----- Dataset entries

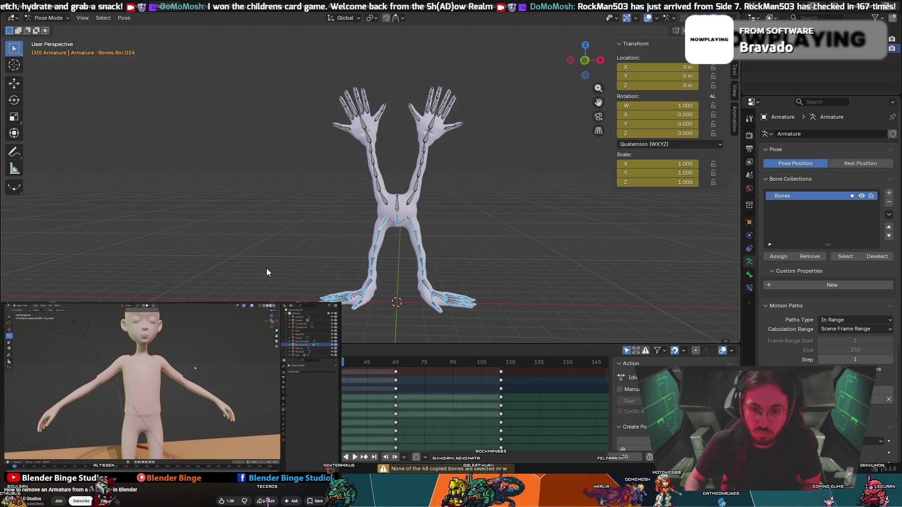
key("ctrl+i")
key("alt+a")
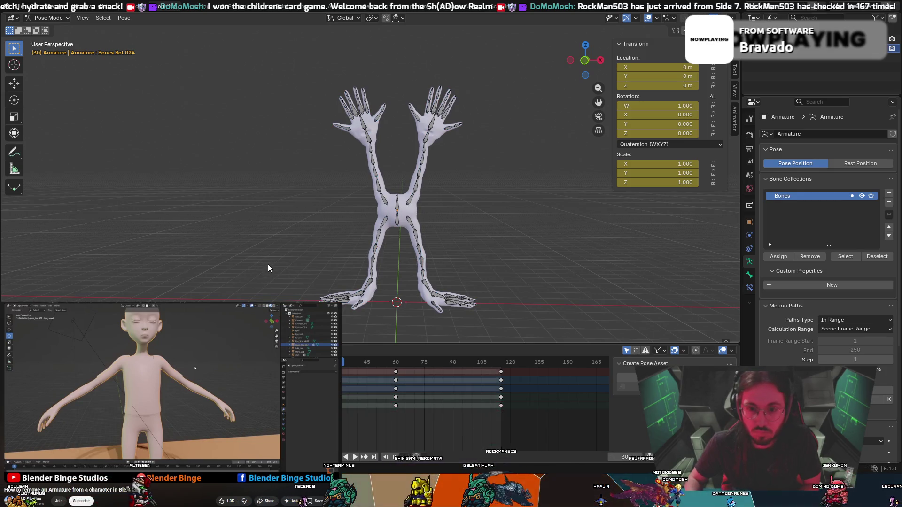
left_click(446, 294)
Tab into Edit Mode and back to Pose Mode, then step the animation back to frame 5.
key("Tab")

----------
----- Dataset entries

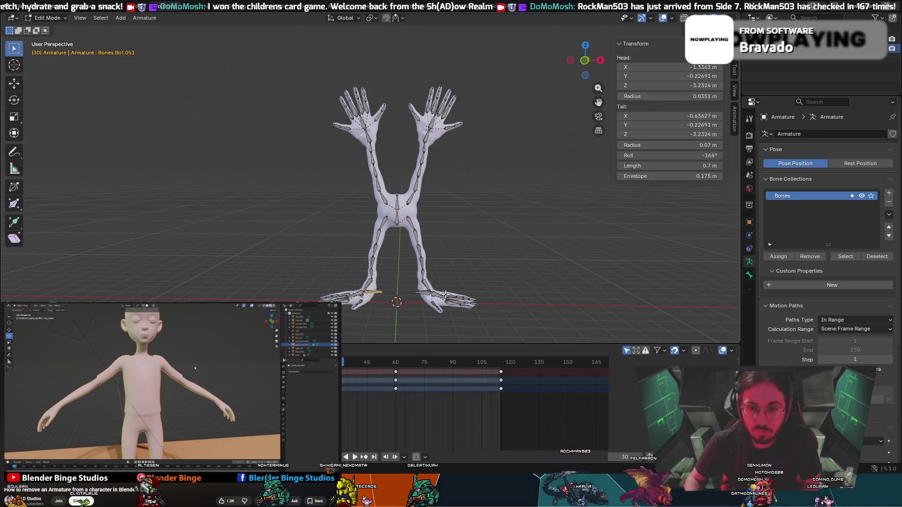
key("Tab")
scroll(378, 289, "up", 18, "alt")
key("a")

----------
----- Dataset entries

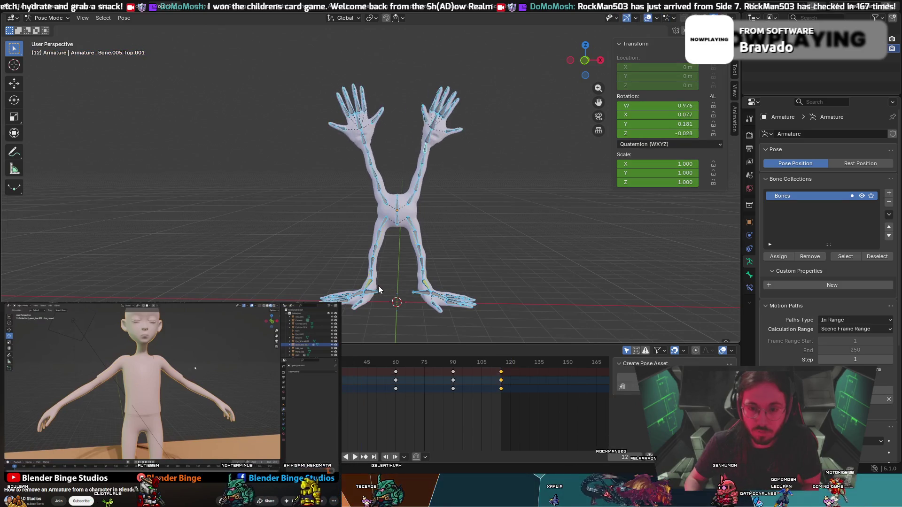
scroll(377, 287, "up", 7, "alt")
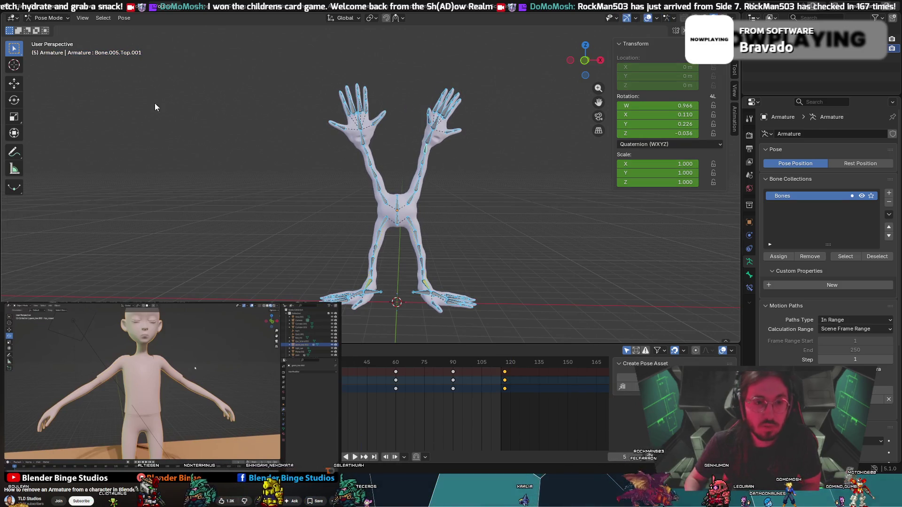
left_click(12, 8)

----------

» Try it
Across all of the records above, how many lines include the string "scroll"? Answer with one number only.

» Response to the task
2